An article appearing in the Wall Street Journal this morning says that an iPhone user’s location data – their coordinates and some timestamps – is automatically collected by the phones, regardless of whether the location-sharing feature on the phone is turned on or off.
The revelation comes after two developers released an iPhone app that maps the information that an iPhone records about a user’s movements. The app doesn’t record anything itself, it only displays files that are already on the iPhone. According to Alasdair Allan and Pete Warden, the developers who made the iPhone app, there are at least two problems with the iPhone collecting location data:
The most immediate problem is that this data is stored in an easily-readable form on your machine. Any other program you run or user with access to your machine can look through it.

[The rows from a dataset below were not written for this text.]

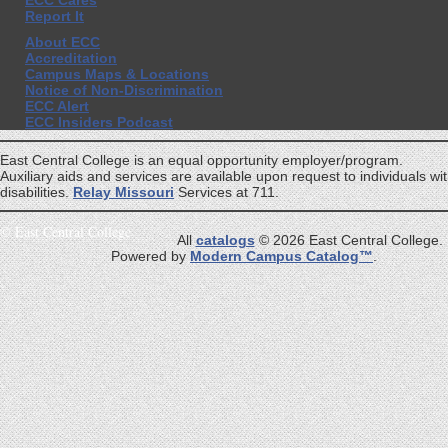
ECC Cares
Report It
About ECC
Accreditation
Campus Maps & Locations
Notice of Non-Discrimination
ECC Alert
ECC Insiders Podcast
East Central College is an equal opportunity employer/program.
Auxiliary aids and services are available upon request to individuals wi
disabilities.
Relay Missouri
Services at 711.
©
East Central College
All
catalogs
© 2026 East Central College.
Powered by
Modern Campus Catalog™
.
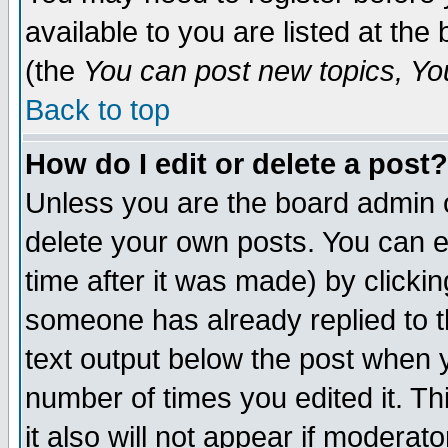
available to you are listed at th
(the
You can post new topics, You 
Back to top
How do I edit or delete a post?
Unless you are the board admin o
delete your own posts. You can ed
time after it was made) by clicki
someone has already replied to th
text output below the post when yo
number of times you edited it. Thi
it also will not appear if moderat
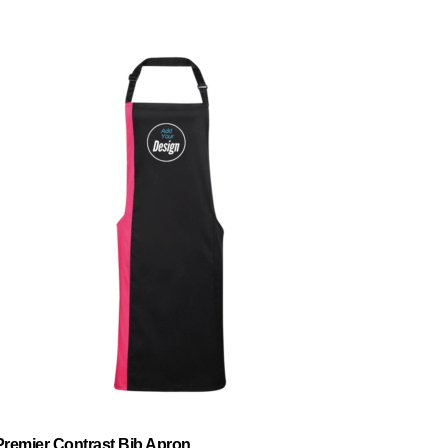
Premier Contrast Bib Apron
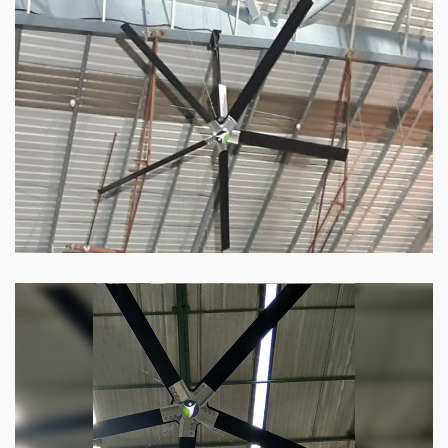
HVLS Fan
Our
HVLS fans
offer the perfect combination
of superior performance and affordability.
Know more
Big Industrial Fan
Big industries and warehouses require big
fans. Our big industrial fan can do the perfect
job.
Know more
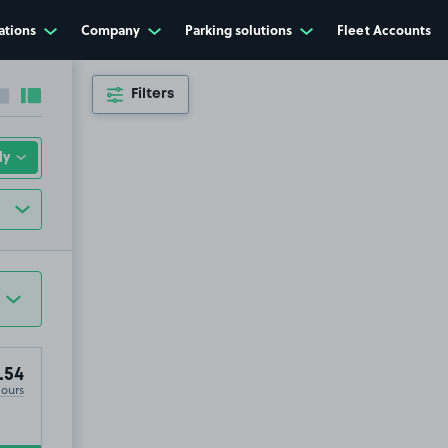
ations
Company
Parking solutions
Fleet Accounts
Filters
Collapse sidebar
Expand sidebar
.54
Hours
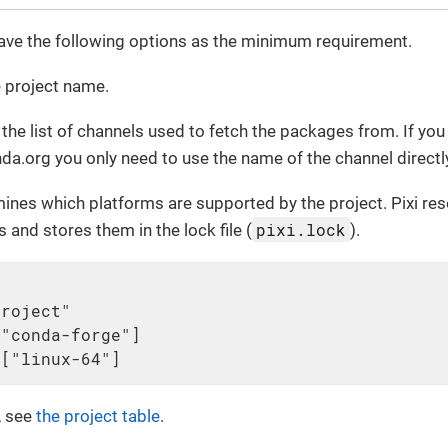
ave the following options as the minimum requirement.
 project name.
the list of channels used to fetch the packages from. If yo
a.org you only need to use the name of the channel directl
ines which platforms are supported by the project. Pixi re
pixi.lock
 and stores them in the lock file (
).
roject"

"conda-forge"]

 ["linux-64"]
, see
the project table
.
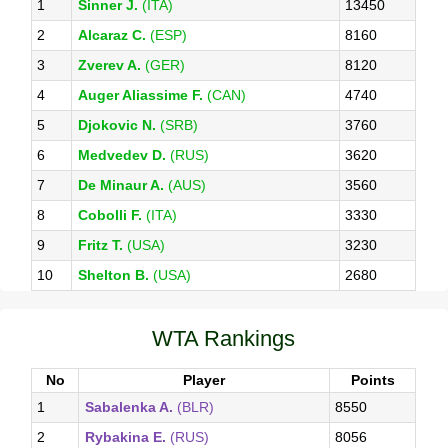
1
Sinner J.
(ITA)
13450
2
Alcaraz C.
(ESP)
8160
3
Zverev A.
(GER)
8120
4
Auger Aliassime F.
(CAN)
4740
5
Djokovic N.
(SRB)
3760
6
Medvedev D.
(RUS)
3620
7
De Minaur A.
(AUS)
3560
8
Cobolli F.
(ITA)
3330
9
Fritz T.
(USA)
3230
10
Shelton B.
(USA)
2680
WTA Rankings
No
Player
Points
1
Sabalenka A.
(BLR)
8550
2
Rybakina E.
(RUS)
8056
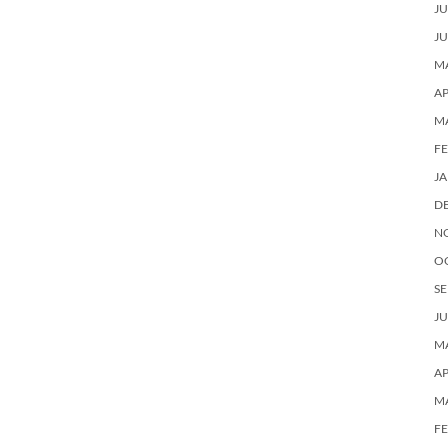
JU
JU
MA
AP
M
F
J
D
N
O
SE
JU
MA
AP
M
F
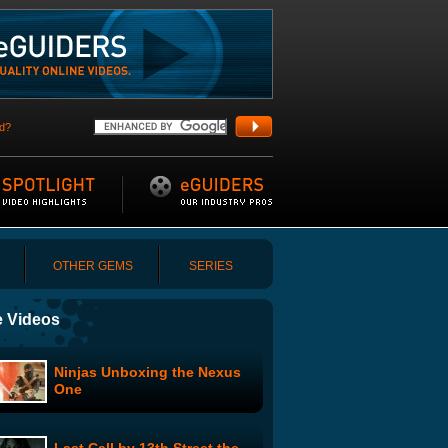
d?
OTHER GEMS
SERIES
 Videos
Ninjas Unboxing the Nexus
One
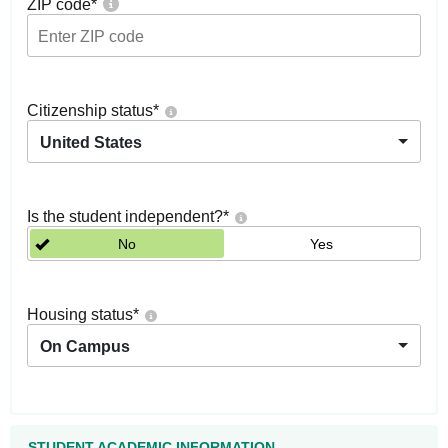
ZIP code
*
Citizenship status
*
United States
Is the student independent?
*
No
Yes
Housing status
*
On Campus
STUDENT ACADEMIC INFORMATION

The more fundamental problem is that Apple are collecting this information at all. Cell-phone providers collect similar data almost inevitably as part of their operations, but it’s kept behind their firewall. It normally requires a court order to gain access to it, whereas this is available to anyone who can get their hands on your phone or computer.
By passively logging your location without your permission, Apple have made it possible for anyone from a jealous spouse to a private investigator to get a detailed picture of your movements.
In response to U.S. Congressional inquiries in 2010 about the privacy of user’s location data, Apple wrote that “location data will not be collected at all for users who have location services turned off.” Today’s article in the WSJ reports that this is not, in fact, the case. While the data may not be transmitted to Apple as it is when location services are on, it appears that regardless of whether location services are on or off, some location data is still collected in the iPhone.